[[ Dataset records open ]]
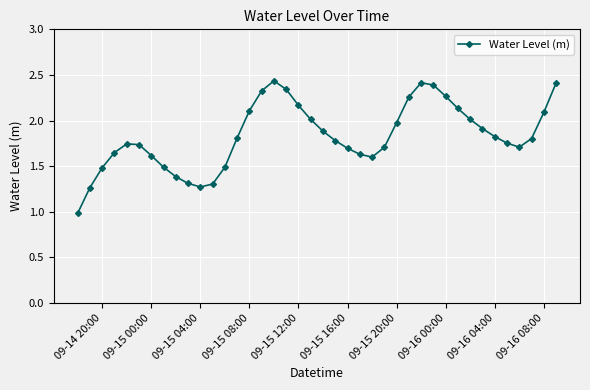

Is this an area chart (filled region under the line)?

No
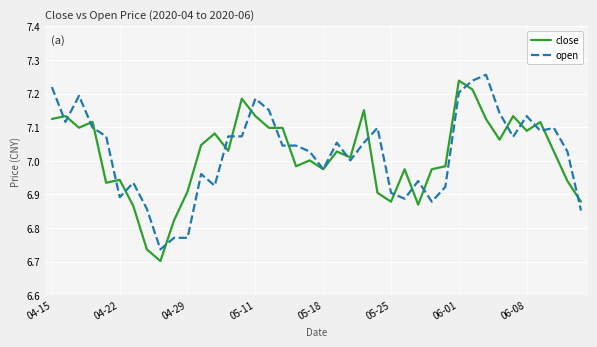

What is the difference between the second highest and minimum values in the close series?

0.5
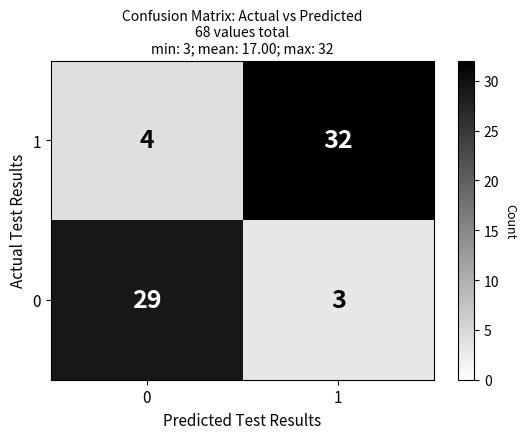

Which series has the largest range (max minus min)?

1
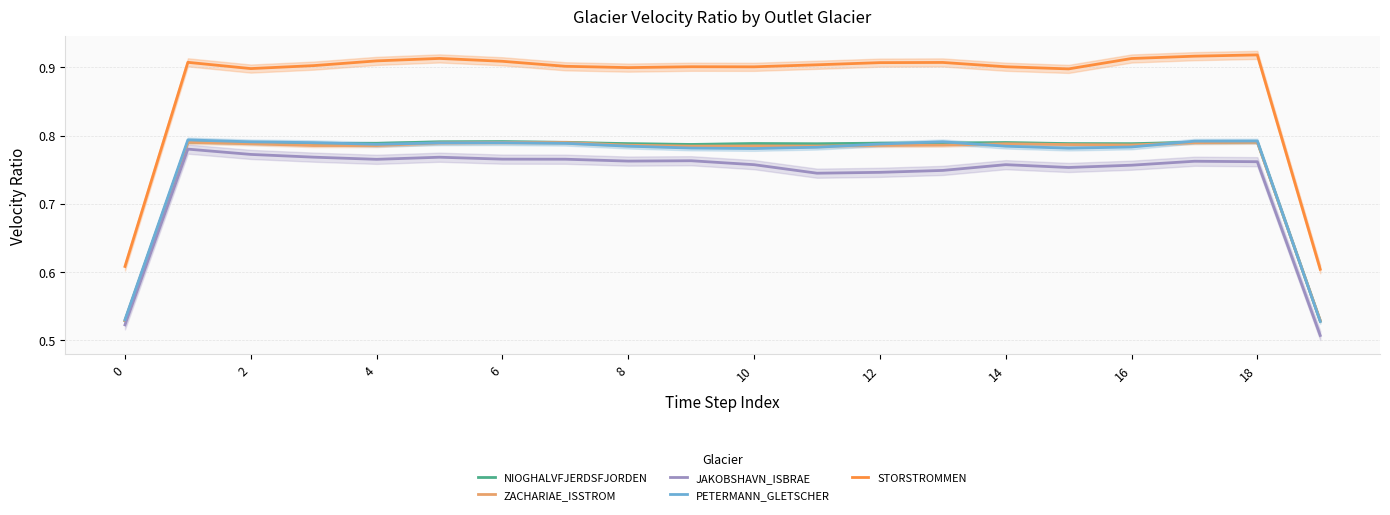

Which has a higher value, 12 or 17?

17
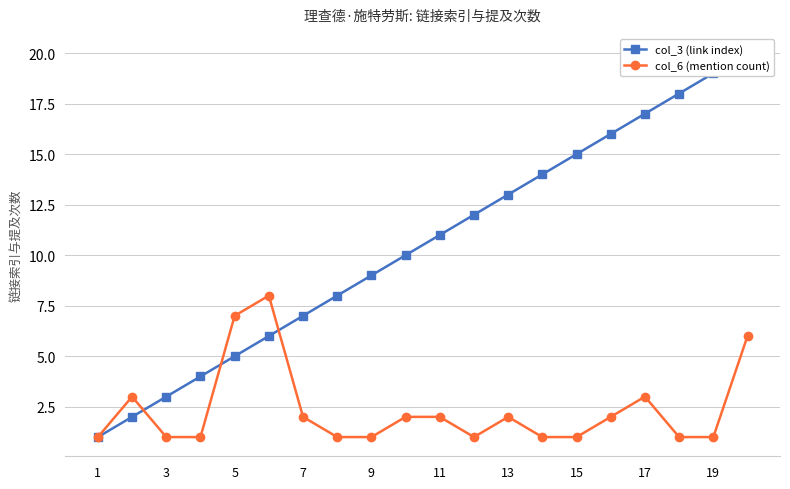

How many intersections are there between col_3 (link index) and col_6 (mention count)?

3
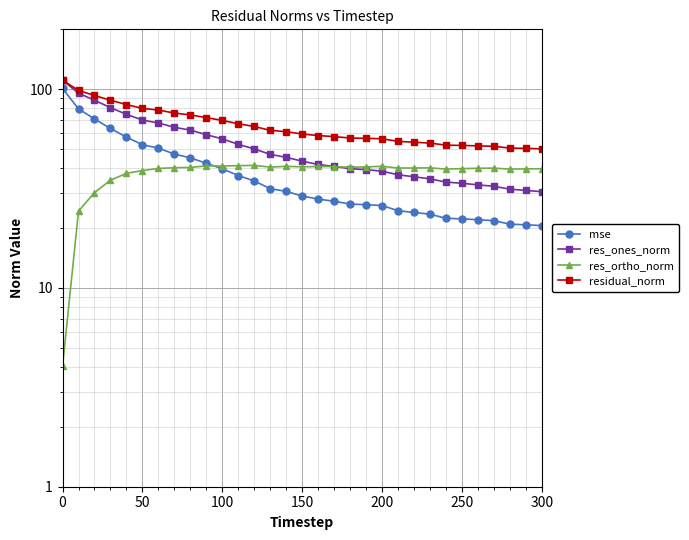

How many values in the res_ortho_norm series exceed 40?

19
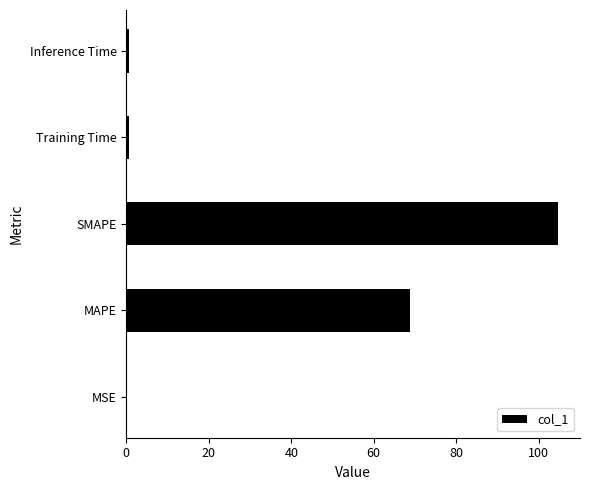

Which has a higher value, MAPE or Training Time?

MAPE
[[ Dataset records closed ]]
● **Task directions**:
Count the lines of the records above that contain the string "Which", matching case exactly. Give only the number.

● **Answer box**:
3